Understanding Statistics
The more I learn about economic recession statistics, the less faith I have in their degree of accuracy. They don't contain the depth of scientific precision many of us like to think they do. In fact, economic predictions are often grossly misrepresented. Despite the fact that they're undermined in importance or distorted, they still reveal great detail about the current economic recession.
Four Indicators
Facts about our current economic recession are supplied by the National Bureau of Economic Research (NBER). NBER compares these data with those six recessions that have occurred in the USA within the last forty years:
1. Income - Personal income including take-home pay and real expenditures decreased drastically and remain rather low. These numbers shrink because of factors as unemployment, insufficient employment and inflation, but are affected by consumer spending habits too.
2. Industrial Production - Our current economic recession, according to the NBER, shows levels of industrial production even lower than in any other past recession. Unfortunately, they expect them to get even worse in a time span that is longer than just a few months.
3. Record Unemployment - The domino effect of record high unemployment is truly hurting our nation. With fewer people in the work force, a lower amount of income taxes are being received. National spending is increasing our deficit as we spend more on unemployment benefits. The rate of unemployment is higher in the current economic recession than in any other within the past 40 years.

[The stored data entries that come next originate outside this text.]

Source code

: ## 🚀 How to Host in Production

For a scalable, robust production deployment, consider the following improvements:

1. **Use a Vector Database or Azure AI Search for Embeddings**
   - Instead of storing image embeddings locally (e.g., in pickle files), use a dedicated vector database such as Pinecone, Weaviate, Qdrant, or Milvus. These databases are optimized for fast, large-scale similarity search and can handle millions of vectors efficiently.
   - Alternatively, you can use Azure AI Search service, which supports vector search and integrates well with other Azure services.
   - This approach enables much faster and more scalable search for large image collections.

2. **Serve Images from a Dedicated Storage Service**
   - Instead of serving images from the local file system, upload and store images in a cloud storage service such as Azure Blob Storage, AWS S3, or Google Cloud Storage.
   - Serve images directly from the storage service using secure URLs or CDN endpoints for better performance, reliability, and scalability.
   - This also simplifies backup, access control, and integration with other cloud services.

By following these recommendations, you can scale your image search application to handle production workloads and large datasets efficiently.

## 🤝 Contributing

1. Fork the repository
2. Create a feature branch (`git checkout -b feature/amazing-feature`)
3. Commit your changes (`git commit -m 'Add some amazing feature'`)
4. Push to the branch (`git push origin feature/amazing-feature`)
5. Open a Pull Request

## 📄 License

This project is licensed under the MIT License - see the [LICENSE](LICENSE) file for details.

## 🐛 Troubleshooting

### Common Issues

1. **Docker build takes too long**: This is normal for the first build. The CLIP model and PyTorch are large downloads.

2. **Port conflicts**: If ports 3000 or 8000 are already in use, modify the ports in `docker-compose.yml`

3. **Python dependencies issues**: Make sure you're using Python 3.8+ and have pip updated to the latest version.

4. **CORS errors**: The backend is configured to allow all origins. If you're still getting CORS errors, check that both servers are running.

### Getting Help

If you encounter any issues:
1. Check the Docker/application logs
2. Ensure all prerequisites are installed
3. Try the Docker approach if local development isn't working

4. Gross Domestic Product (GDP) - What is the difference between a recession and a depression? In a recession the GDP drops significantly over several months, but by less than ten percent. But during a depression, the GDP falls by more than ten percent. The GDP has been reported to drop to an all-time record low.
Educate Yourself
By educating yourself about economic recession statistics and indicators, you not only empower yourself, but are able to make better decisions as you protect yourself and loved ones. Without doing this, there is no way you can protect your financial stability. Although the Internet is a very powerful learning tool, don't believe everything you read. View information with a skeptical eye and never stop learning.